THE PROBLEM: Report all lines in the records that hold the string "center".

(RECORD EXCERPTS)

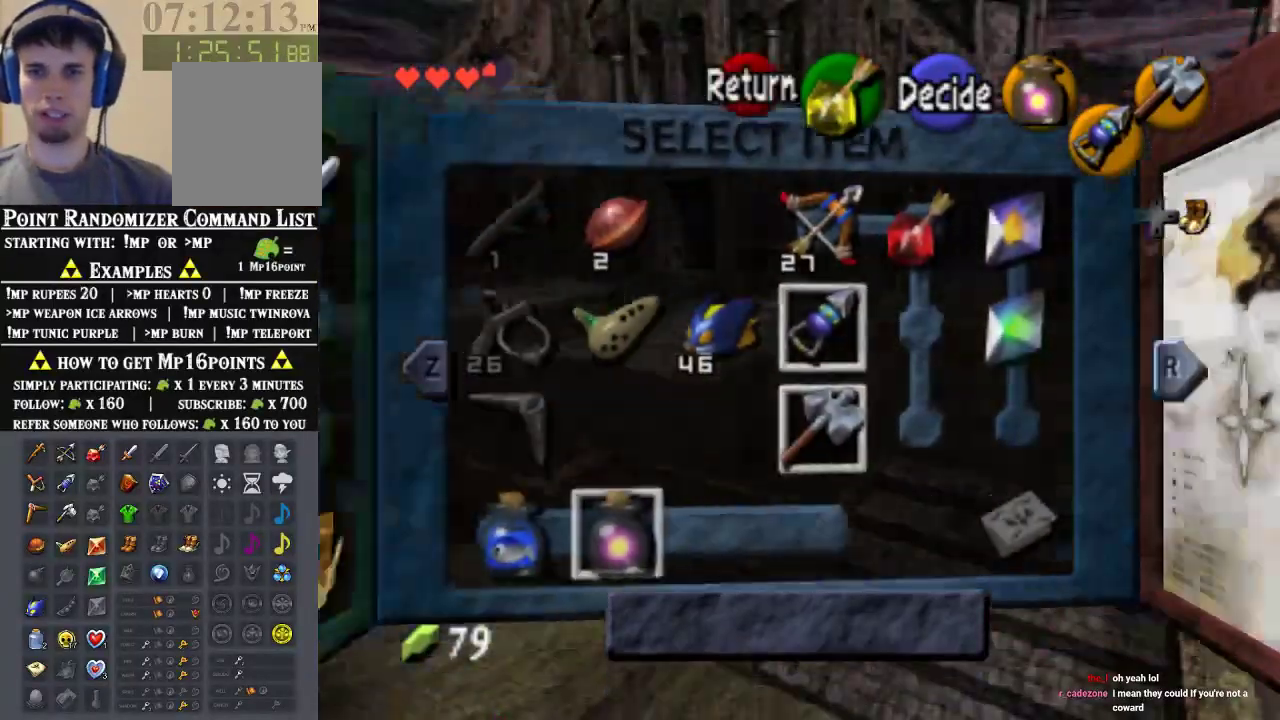
{"buttons": ["A"], "left_stick": "center", "events": [[400, "A", "down"]]}
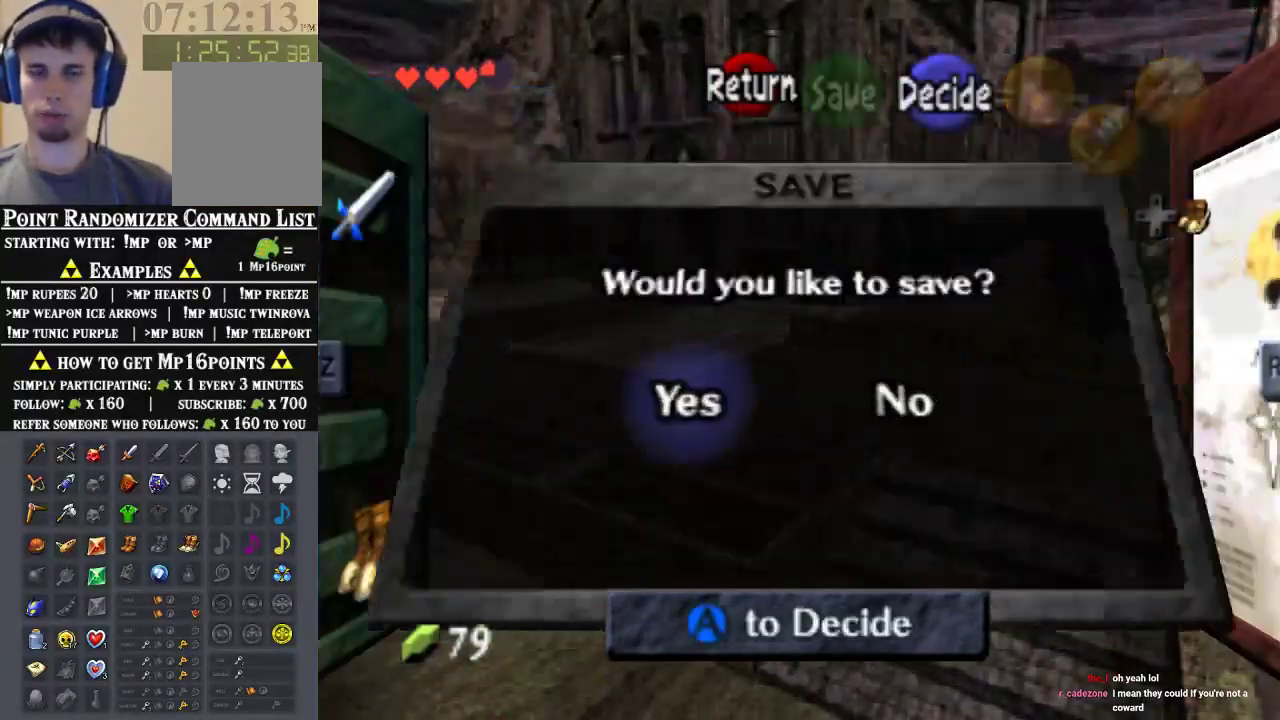
{"buttons": [], "left_stick": "up", "events": [[33, "A", "up"], [100, "A", "down"], [367, "A", "up"], [367, "left_stick", "up"]]}
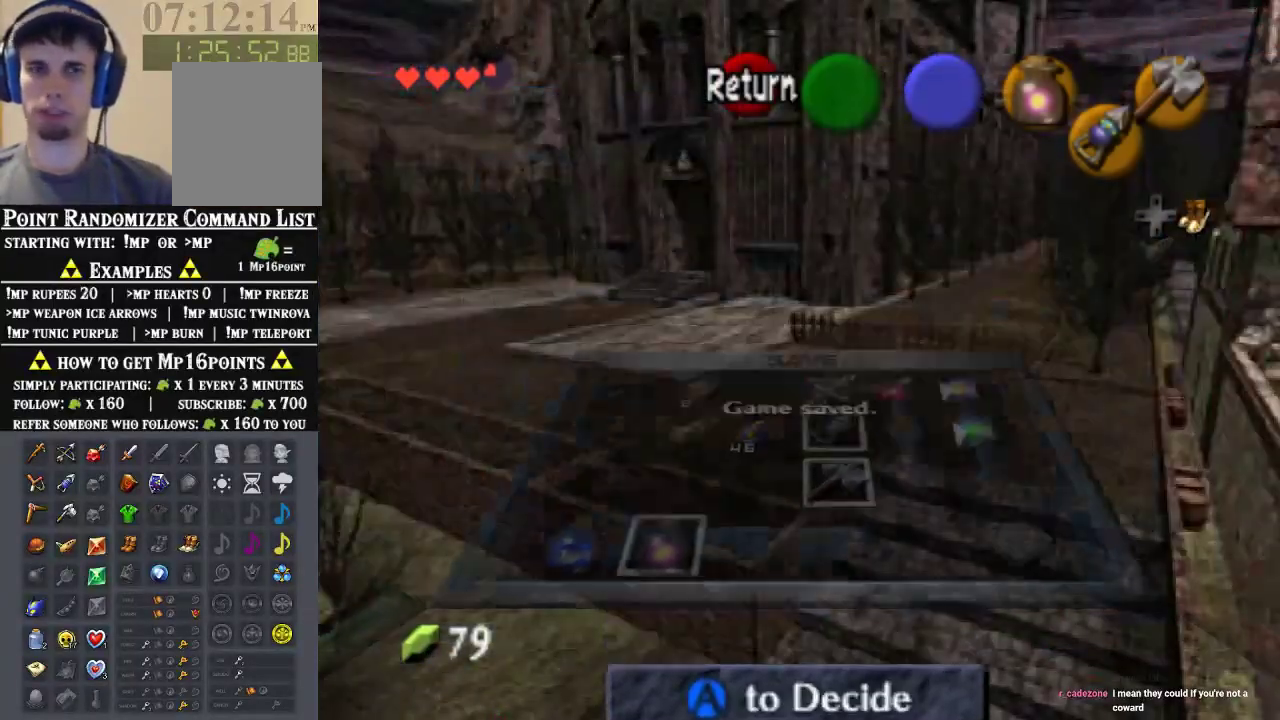
{"buttons": [], "left_stick": "up", "events": []}
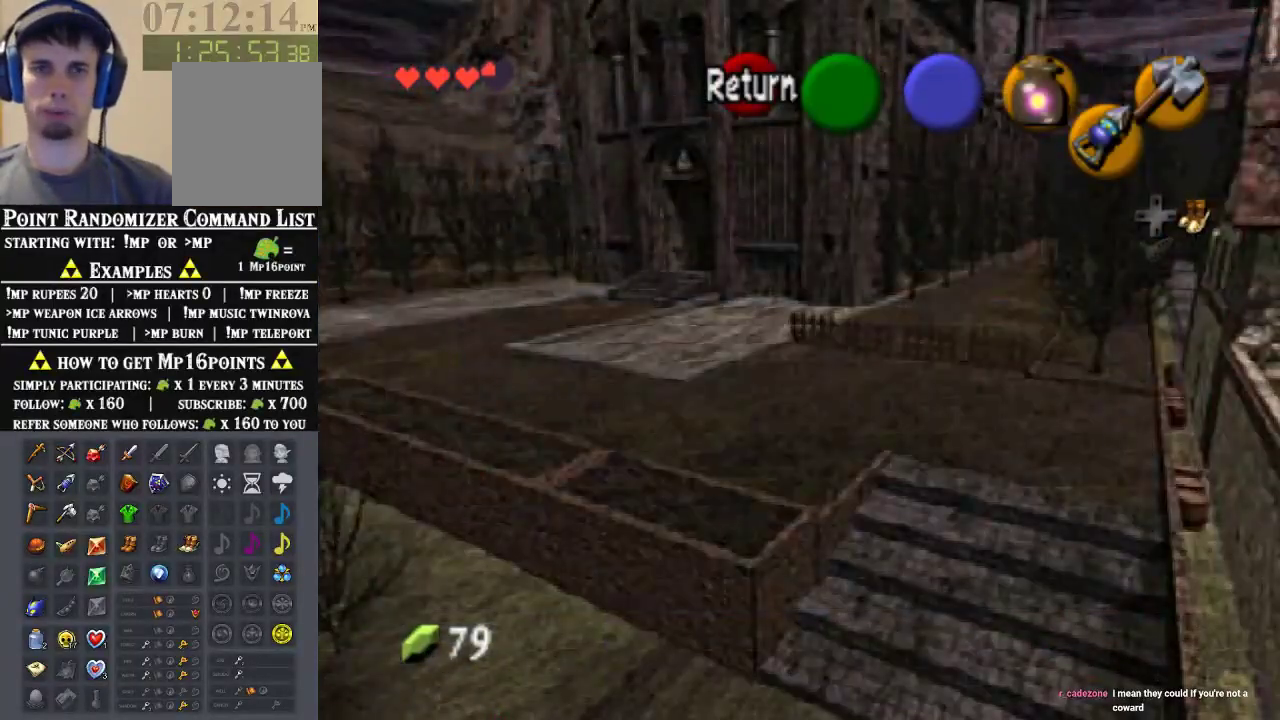
{"buttons": [], "left_stick": "up", "events": [[200, "left_stick", "up-right"], [300, "left_stick", "up"]]}
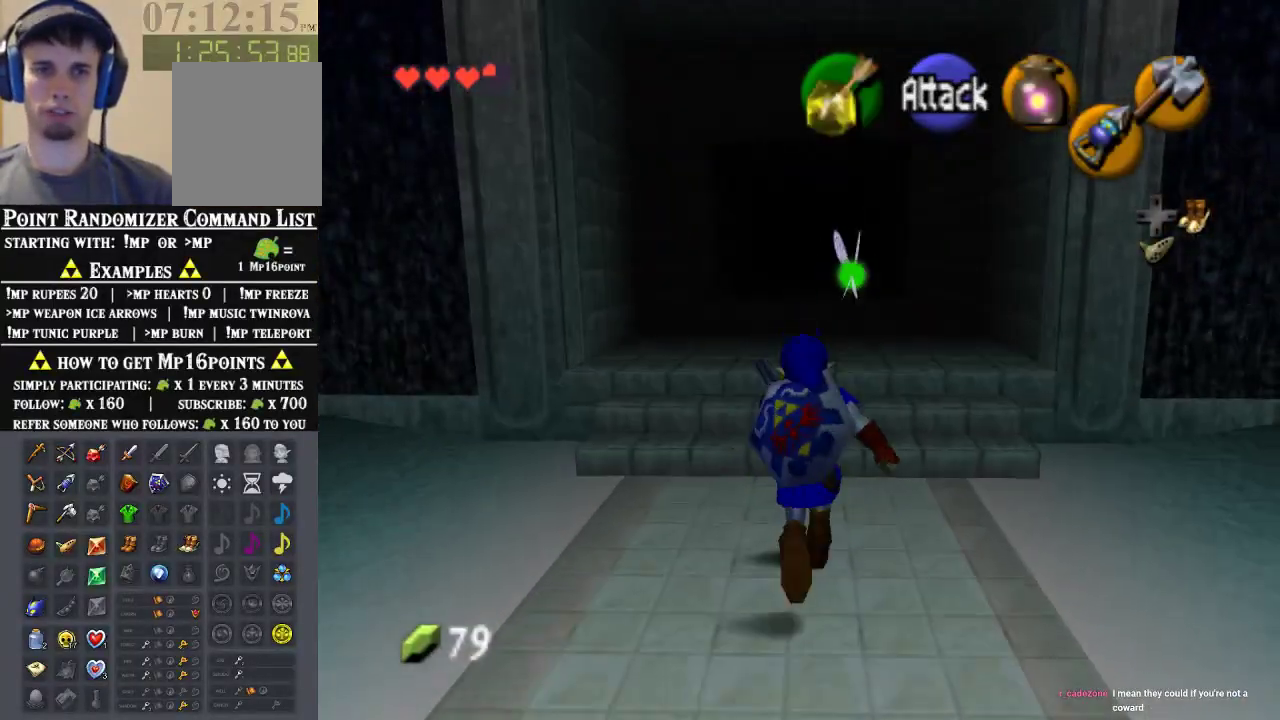
{"buttons": ["Z"], "left_stick": "down", "events": [[100, "left_stick", "down"], [233, "Z", "down"], [233, "left_stick", "center"], [333, "left_stick", "down"]]}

(End RECORD EXCERPTS)

YOUR RESPONSE:
{"buttons": ["A"], "left_stick": "center", "events": [[400, "A", "down"]]}
{"buttons": ["Z"], "left_stick": "down", "events": [[100, "left_stick", "down"], [233, "Z", "down"], [233, "left_stick", "center"], [333, "left_stick", "down"]]}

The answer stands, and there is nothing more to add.